= Work request =
Reproduce the material below word for word, leaving the pictures out of your answer.

= Information supplied =
━━━━
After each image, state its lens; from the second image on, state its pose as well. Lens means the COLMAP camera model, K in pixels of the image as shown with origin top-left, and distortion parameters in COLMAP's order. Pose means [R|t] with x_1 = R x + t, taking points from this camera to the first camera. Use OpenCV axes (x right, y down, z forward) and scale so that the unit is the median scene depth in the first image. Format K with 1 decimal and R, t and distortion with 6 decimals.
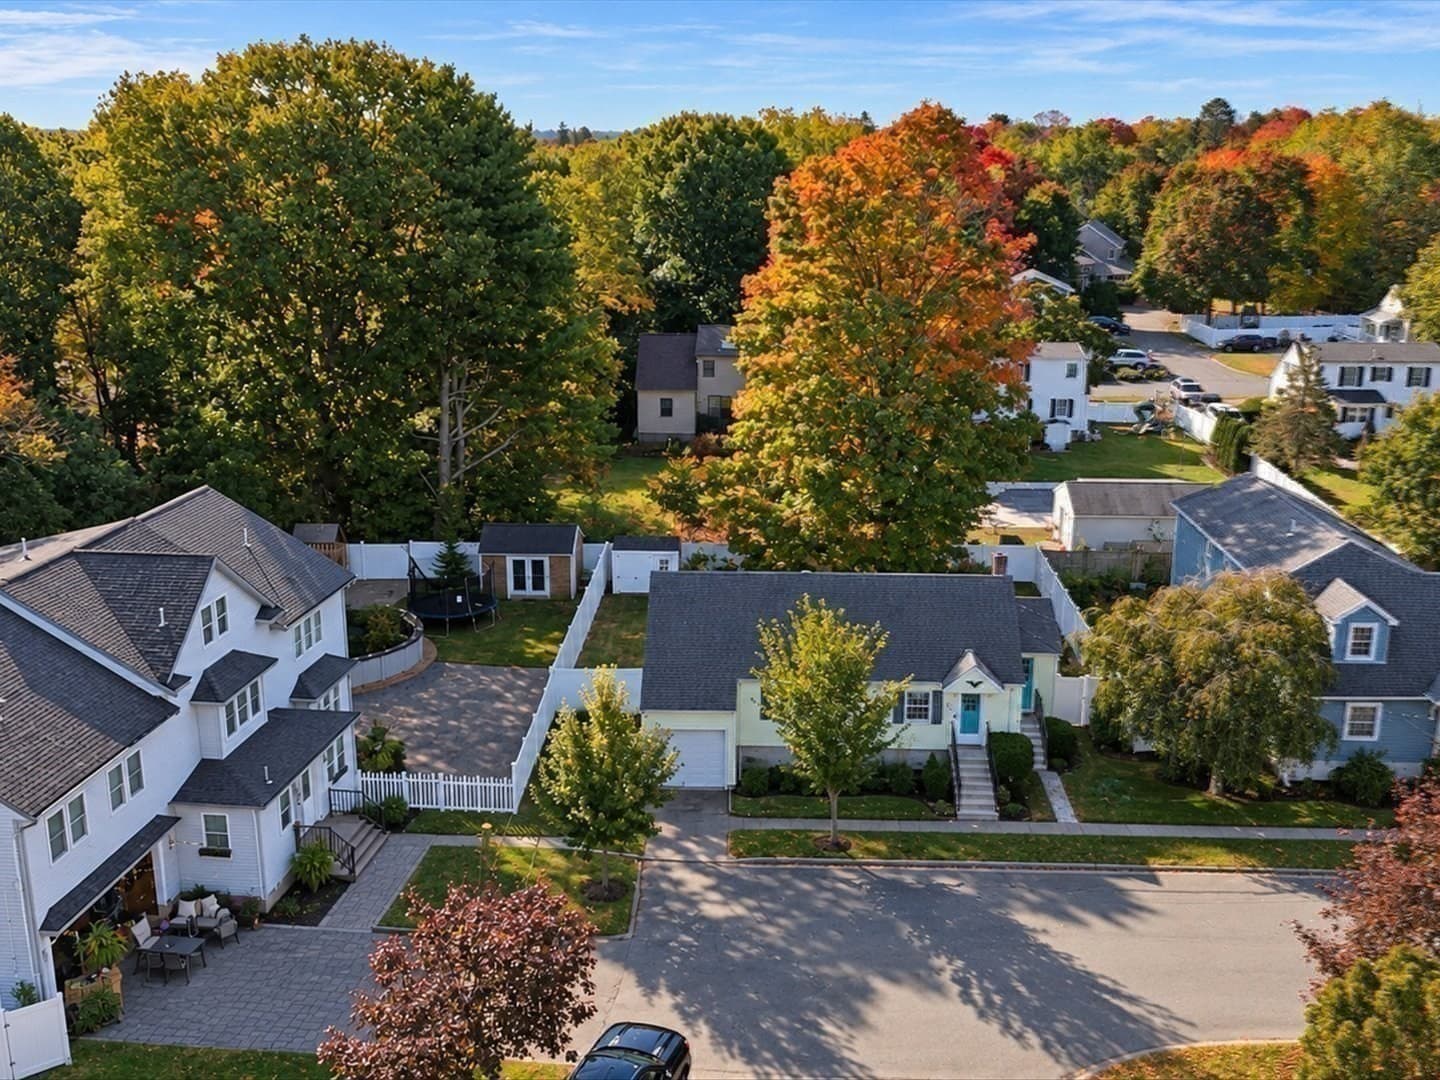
lens RADIAL K [[1397.3, 0, 720.0], [0, 1397.3, 540.0], [0, 0, 1]] dist [0.131130, -0.161194]
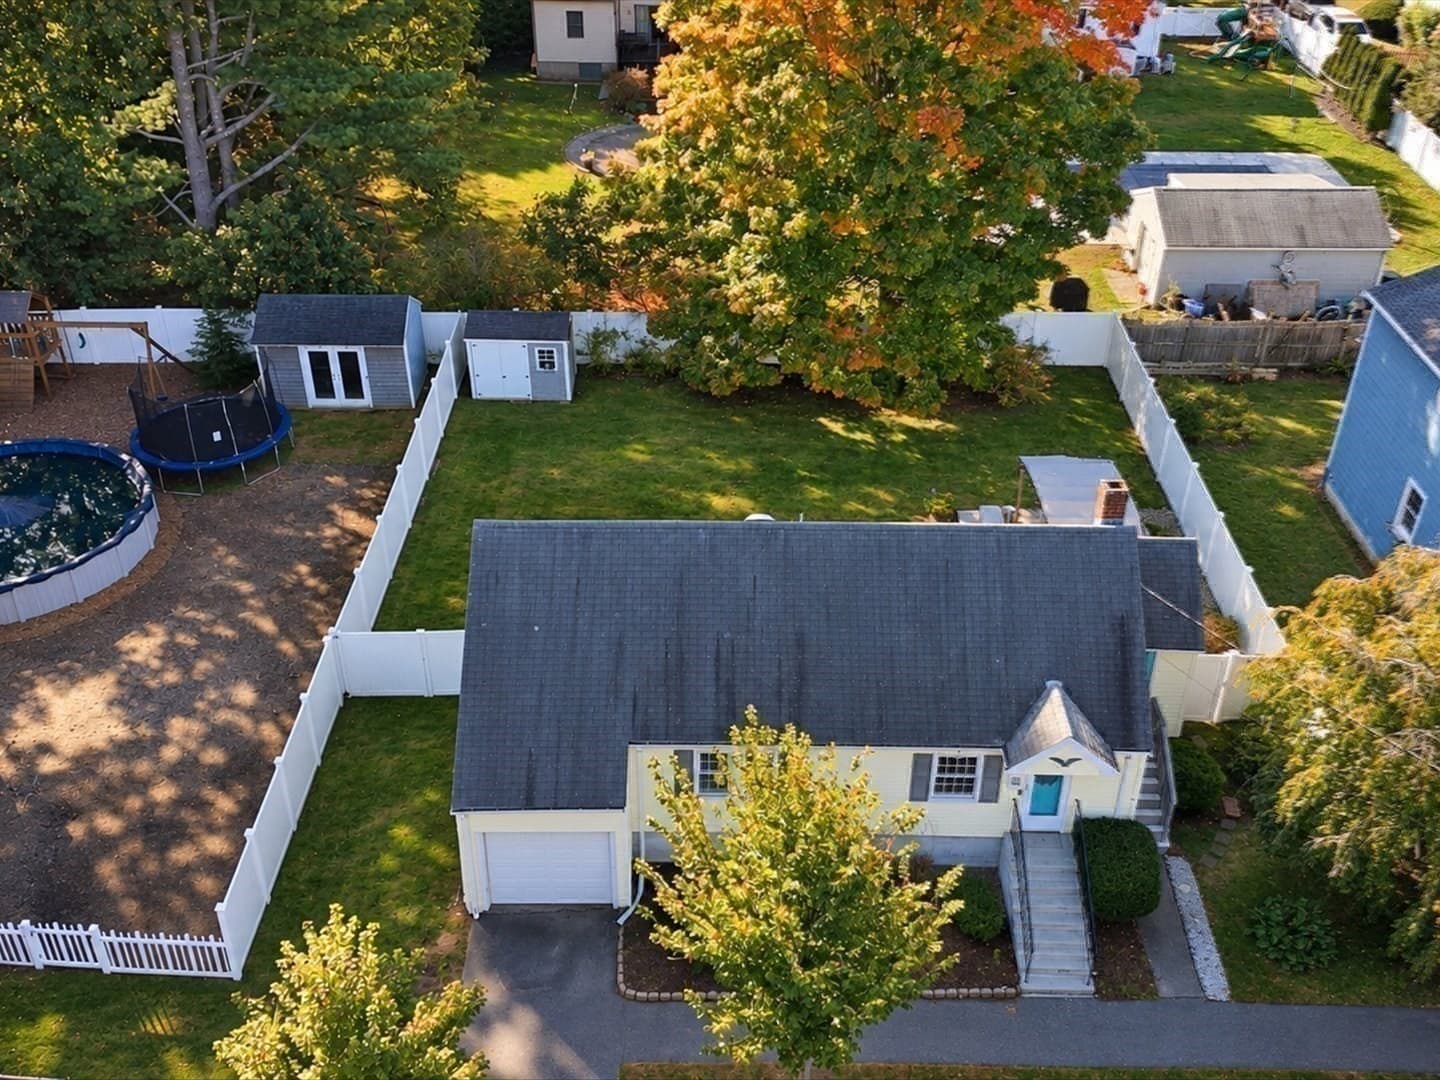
lens RADIAL K [[1560.6, 0, 724.5], [0, 1560.6, 557.6], [0, 0, 1]] dist [0.173177, -0.235482]
pose [[0.999507, -0.011592, 0.029163, 0.020112], [0.003488, 0.964559, 0.263845, -0.085122], [-0.031187, -0.263613, 0.964124, 0.271056]]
━━━━
= Reply to the task =
After each image, state its lens; from the second image on, state its pose as well. Lens means the COLMAP camera model, K in pixels of the image as shown with origin top-left, and distortion parameters in COLMAP's order. Pose means [R|t] with x_1 = R x + t, taking points from this camera to the first camera. Use OpenCV axes (x right, y down, z forward) and scale so that the unit is the median scene depth in the first image. Format K with 1 decimal and R, t and distortion with 6 decimals.
lens RADIAL K [[1397.3, 0, 720.0], [0, 1397.3, 540.0], [0, 0, 1]] dist [0.131130, -0.161194]
lens RADIAL K [[1560.6, 0, 724.5], [0, 1560.6, 557.6], [0, 0, 1]] dist [0.173177, -0.235482]
pose [[0.999507, -0.011592, 0.029163, 0.020112], [0.003488, 0.964559, 0.263845, -0.085122], [-0.031187, -0.263613, 0.964124, 0.271056]]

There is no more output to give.